Summary
As an Ops Data Engineer, you will play a crucial role in ensuring the reliability and integrity of our data pipelines and systems on GCP. You'll be responsible for triaging, researching, and resolving data-related incidents, performing root cause analysis, and collaborating with the data engineering team to implement sustainable solutions. This role requires a strong understanding of data processes, excellent problem-solving abilities, and effective communication & collaboration skills.
Essential Duties And Responsibilities
- Triage and prioritize incoming data incident tickets, effectively communicating with Product Owner and other stakeholders to gather necessary information.

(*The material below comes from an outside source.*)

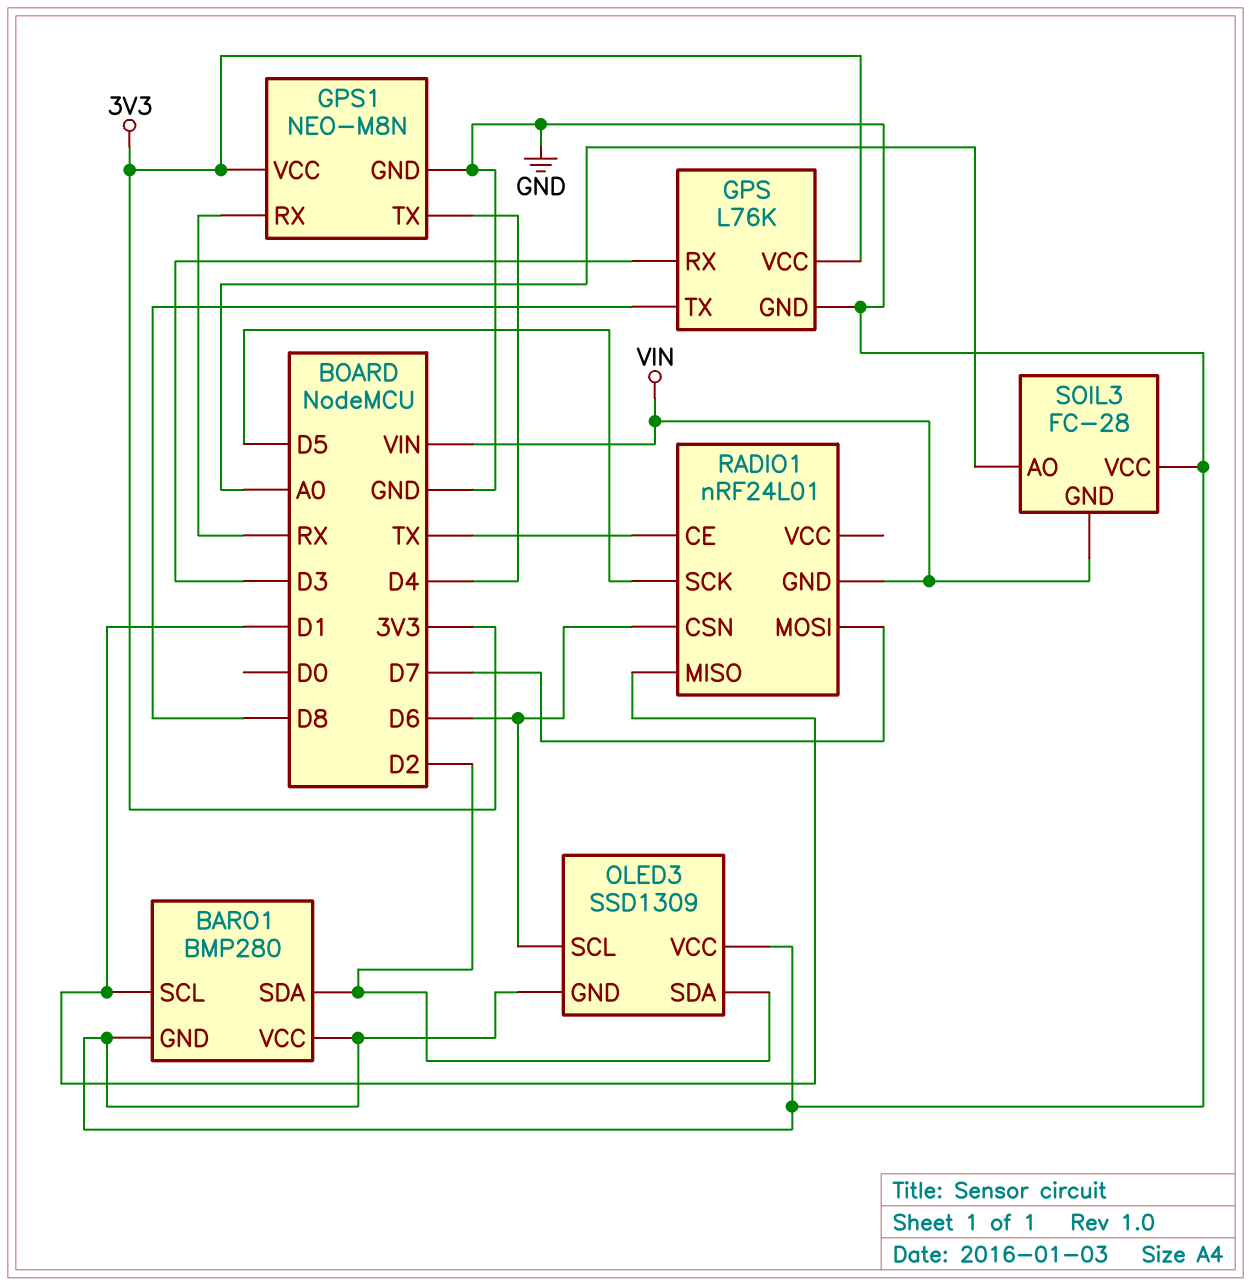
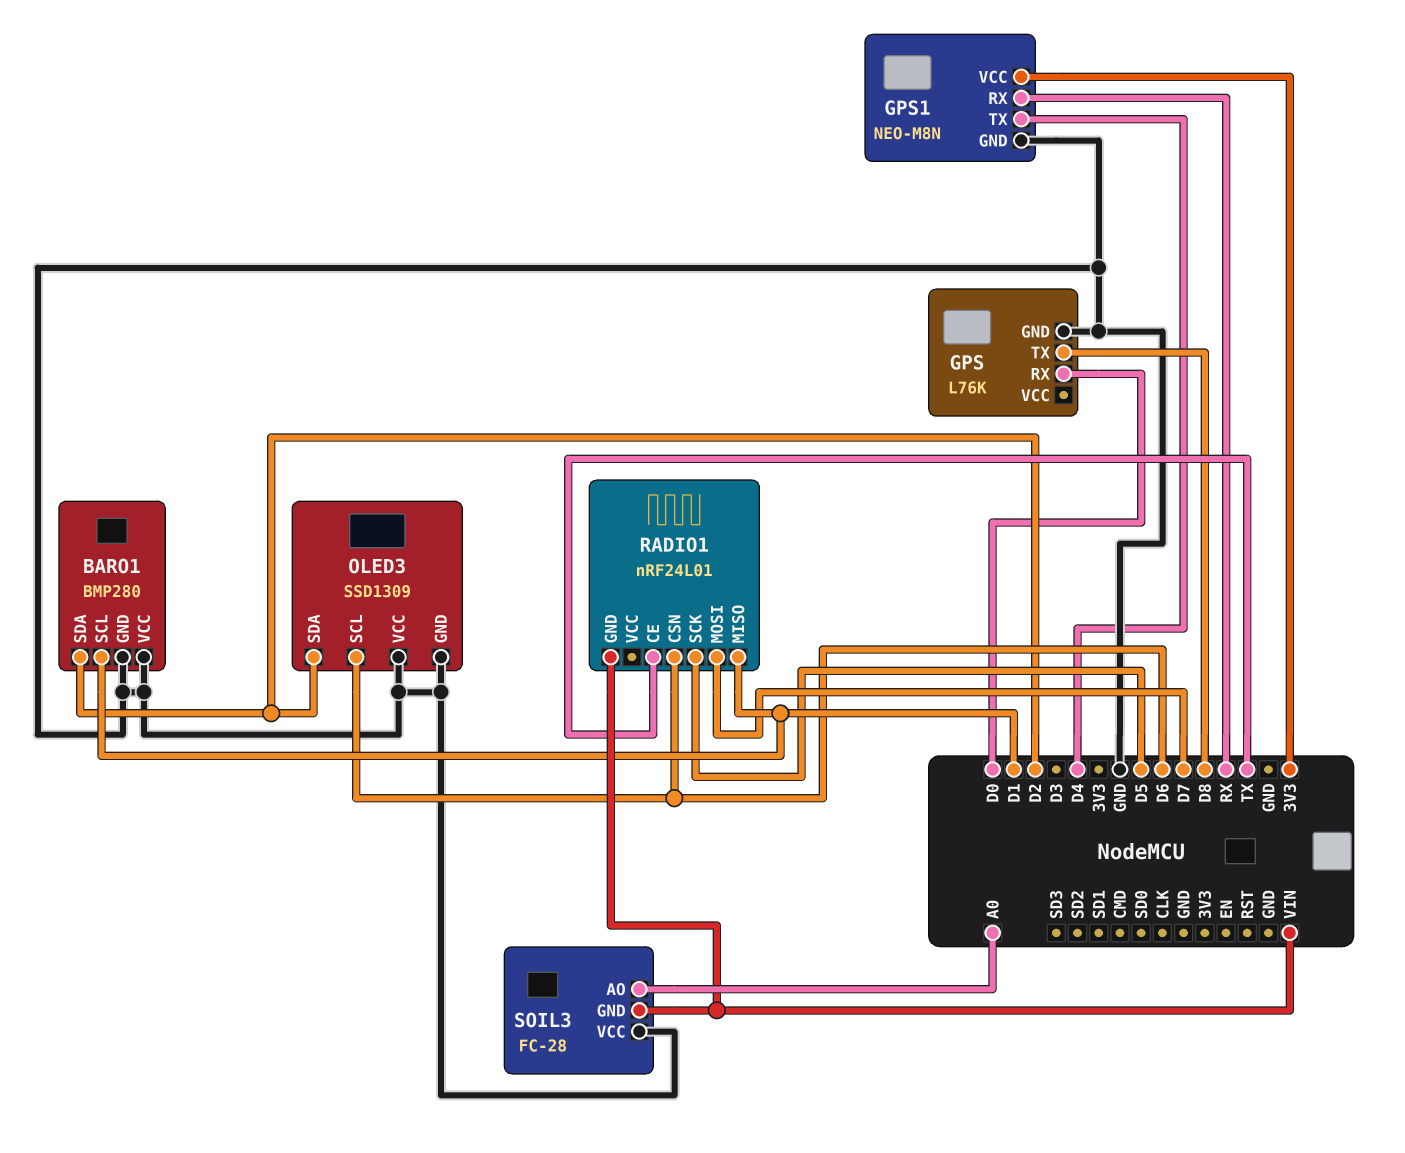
GPS pin RX: D3 -> D0
GPS pin VCC: 3V3 -> none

- Research and analyze data issues across various GCP services and data pipelines, identifying the root cause of discrepancies and failures.

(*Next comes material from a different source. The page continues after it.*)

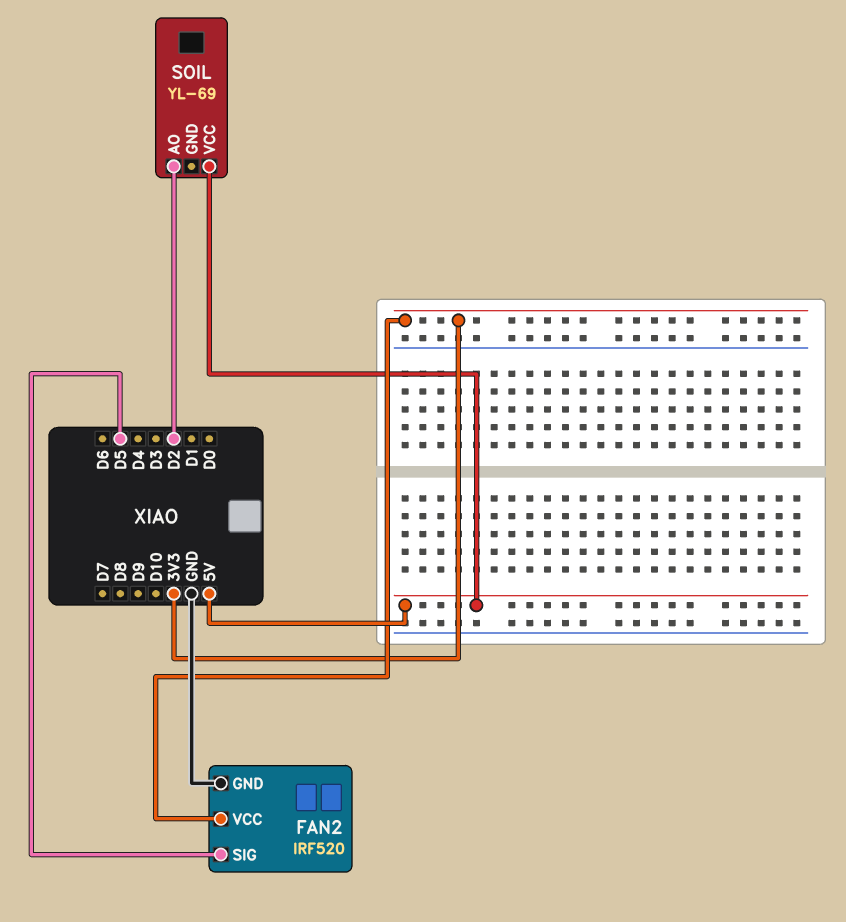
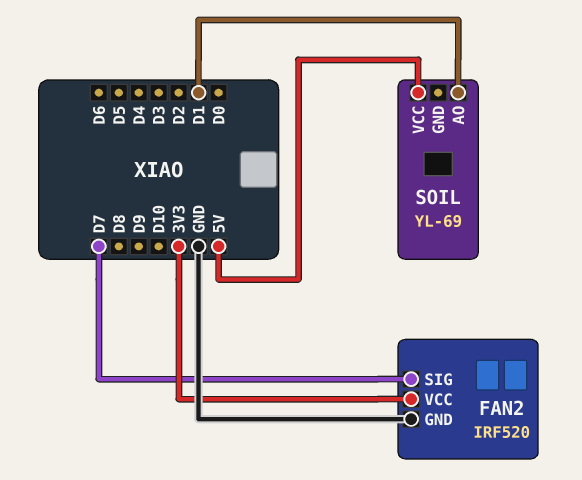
FAN2 pin SIG: D5 -> D7
SOIL pin AO: D2 -> D1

- Resolve data incidents by implementing corrective actions, performing data corrections, and restarting/reprocessing data flows as needed.
- Collaborate with Senior Data Engineers and Data Architects to escalate complex issues and contribute to long-term solutions.
- Monitor data pipeline health and performance, proactively identifying potential issues and trends.
- Document incident details, resolutions, and contribute to a knowledge base for common data issues.
- Participate in on-call rotations to provide timely support for critical data incidents.
- Assist in the testing and validation of data pipeline changes and new deployments.
- Contribute to the continuous improvement of our data operations processes and tools.
- Perform some light SQL and Python development as needed
Qualifications: Required Education:
Bachelor’s Degree or 4 years equivalent professional experience
Required Experience
- 3-4 years of professional experience in data operations, data support, data analysis, or a similar role with exposure to data systems.
- Proficiency in SQL, with a good understanding of relational databases.
- Experience with Python for scripting and data manipulation.
- Familiarity with Google Cloud Platform (GCP) services related to data (e.g., BigQuery, Cloud Storage, Pub/Sub).
- Understanding of ETL/ELT processes and data flow concepts.
- Strong problem-solving and analytical skills with an ability to diagnose data discrepancies.
- Ability to work independently and as part of a collaborative team in a fast-paced environment.
- Good communication and interpersonal skills, with the ability to explain technical issues clearly.
- Experience with incident management and ticketing systems (e.g., Jira, ServiceNow).
- Proficiency with version control systems (e.g., Git, GitHub).
Preferred Experience:
- Experience with data monitoring and alerting tools.
- Familiarity with data quality frameworks and best practices.
- Exposure to Agile development methodologies.
Computer Skills Required:
- Strong oral and written communication skills, including the ability to document technical issues clearly.
- Strong problem-solving and troubleshooting skills with the ability to exercise mature judgment.